Filter to set HTTP response header X-Frame-Options to defend against ClickJacking.
More information about using X-Frame-Options for defending against clickjacking:
These instructions are targeted towards Grails 3 installations. For Grails 2.x refer to branch 1.x of the plugin.
Add a dependency to build.gradle:
...
dependencies {
...
runtime ('org.grails.plugins:x-frame-options:1.1.2')
...
}
...
The default configuration installs a servlet filter for the URL pattern /* that adds a response
header X-Frame-Options with the value DENY.
The plugin is configured through grails-app/conf/application.yml.

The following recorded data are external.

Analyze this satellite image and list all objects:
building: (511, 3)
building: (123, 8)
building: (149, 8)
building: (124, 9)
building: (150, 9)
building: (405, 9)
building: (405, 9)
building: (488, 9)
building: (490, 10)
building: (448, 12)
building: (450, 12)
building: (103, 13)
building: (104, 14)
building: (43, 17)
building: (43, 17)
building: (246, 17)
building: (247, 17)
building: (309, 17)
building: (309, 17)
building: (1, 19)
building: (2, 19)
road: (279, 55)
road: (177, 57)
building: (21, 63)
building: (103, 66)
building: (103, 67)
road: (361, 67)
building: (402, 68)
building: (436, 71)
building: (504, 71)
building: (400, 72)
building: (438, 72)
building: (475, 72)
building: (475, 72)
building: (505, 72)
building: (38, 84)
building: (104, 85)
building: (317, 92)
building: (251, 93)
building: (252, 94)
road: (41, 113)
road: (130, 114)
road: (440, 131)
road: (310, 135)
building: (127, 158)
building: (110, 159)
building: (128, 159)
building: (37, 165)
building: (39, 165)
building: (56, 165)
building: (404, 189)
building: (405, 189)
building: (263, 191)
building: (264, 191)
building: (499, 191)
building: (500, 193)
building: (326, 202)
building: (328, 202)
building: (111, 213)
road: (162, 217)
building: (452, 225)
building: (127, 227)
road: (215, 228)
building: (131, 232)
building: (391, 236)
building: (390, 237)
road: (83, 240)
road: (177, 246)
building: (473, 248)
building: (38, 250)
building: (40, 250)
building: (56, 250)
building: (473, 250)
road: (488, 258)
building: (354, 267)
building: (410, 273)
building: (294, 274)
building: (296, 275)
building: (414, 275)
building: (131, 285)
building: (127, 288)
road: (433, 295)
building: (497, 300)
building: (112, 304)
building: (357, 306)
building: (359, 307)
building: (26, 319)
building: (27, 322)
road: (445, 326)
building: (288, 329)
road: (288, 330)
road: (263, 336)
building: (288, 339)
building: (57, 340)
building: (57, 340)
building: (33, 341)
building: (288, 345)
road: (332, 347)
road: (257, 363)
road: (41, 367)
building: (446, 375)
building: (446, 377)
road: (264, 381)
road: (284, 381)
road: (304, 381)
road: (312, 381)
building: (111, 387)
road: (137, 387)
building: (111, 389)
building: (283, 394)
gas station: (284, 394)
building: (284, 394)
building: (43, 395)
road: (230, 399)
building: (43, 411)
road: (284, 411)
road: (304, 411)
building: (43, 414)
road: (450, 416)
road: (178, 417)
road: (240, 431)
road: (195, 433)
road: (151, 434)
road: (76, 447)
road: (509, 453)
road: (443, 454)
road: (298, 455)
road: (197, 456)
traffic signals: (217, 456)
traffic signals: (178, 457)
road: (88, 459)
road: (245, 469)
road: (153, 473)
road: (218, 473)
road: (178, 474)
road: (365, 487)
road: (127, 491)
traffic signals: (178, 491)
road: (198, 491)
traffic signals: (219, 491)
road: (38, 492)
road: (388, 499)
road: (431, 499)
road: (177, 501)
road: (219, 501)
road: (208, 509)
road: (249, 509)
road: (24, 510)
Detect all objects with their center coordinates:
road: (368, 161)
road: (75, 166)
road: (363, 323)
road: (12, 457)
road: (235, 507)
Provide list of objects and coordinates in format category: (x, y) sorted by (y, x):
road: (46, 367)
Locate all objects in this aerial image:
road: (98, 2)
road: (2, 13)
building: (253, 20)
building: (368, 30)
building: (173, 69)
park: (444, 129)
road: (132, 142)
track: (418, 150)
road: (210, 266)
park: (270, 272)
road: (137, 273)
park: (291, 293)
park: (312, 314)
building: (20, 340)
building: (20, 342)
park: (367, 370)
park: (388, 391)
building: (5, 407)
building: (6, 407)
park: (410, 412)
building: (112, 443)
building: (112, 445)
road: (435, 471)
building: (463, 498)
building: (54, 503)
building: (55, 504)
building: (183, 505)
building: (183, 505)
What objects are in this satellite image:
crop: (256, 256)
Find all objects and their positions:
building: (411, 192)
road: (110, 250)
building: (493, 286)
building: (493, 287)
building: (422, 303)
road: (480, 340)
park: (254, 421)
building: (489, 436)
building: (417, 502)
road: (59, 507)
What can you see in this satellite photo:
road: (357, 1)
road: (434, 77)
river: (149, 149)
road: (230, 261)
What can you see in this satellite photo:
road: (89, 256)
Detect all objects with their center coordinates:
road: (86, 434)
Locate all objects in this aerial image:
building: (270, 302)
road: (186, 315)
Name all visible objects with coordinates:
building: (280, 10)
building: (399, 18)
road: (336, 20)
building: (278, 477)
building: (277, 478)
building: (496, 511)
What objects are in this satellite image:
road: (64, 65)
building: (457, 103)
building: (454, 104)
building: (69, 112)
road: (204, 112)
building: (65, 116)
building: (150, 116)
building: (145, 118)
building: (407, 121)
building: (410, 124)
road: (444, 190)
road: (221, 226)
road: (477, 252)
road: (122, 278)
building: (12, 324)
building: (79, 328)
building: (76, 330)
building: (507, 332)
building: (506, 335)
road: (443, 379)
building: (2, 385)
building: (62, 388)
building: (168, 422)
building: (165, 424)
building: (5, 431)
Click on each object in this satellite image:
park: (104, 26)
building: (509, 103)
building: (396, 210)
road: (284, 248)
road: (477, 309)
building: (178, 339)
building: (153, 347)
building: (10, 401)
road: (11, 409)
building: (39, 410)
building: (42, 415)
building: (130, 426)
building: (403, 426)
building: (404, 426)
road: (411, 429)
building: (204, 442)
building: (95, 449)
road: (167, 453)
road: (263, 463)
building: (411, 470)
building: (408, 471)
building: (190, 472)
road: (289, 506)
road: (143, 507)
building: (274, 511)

We can limit the URL pattern the filter is applied to:
grails:
plugin:
xframeoptions:
urlPattern: /path/*
We can also set multiple patterns:
grails:
plugin:
xframeoptions:
urlPattern:
- /path/*
- /other/*
We can set different header values based on the configuration.
To set the header value DENY we must use the following configuration:
grails:
plugin:
xframeoptions:
deny: true
This is also the default value if no configuration is provided or no configuration options are set.
To set the header value SAMEORIGIN we must use the following configuration:
grails:
plugin:
xframeoptions:
sameOrigin: true
To set the header value ALLOW-FROM with a URL we must use the following configuration:
grails:
plugin:
xframeoptions:
allowFrom: http://www.mrhaki.com
To disable the filter we must use the following configuration option:
grails:
plugin:
xframeoptions:
enabled: false
The filter is enabled by default and will use the DENY header value.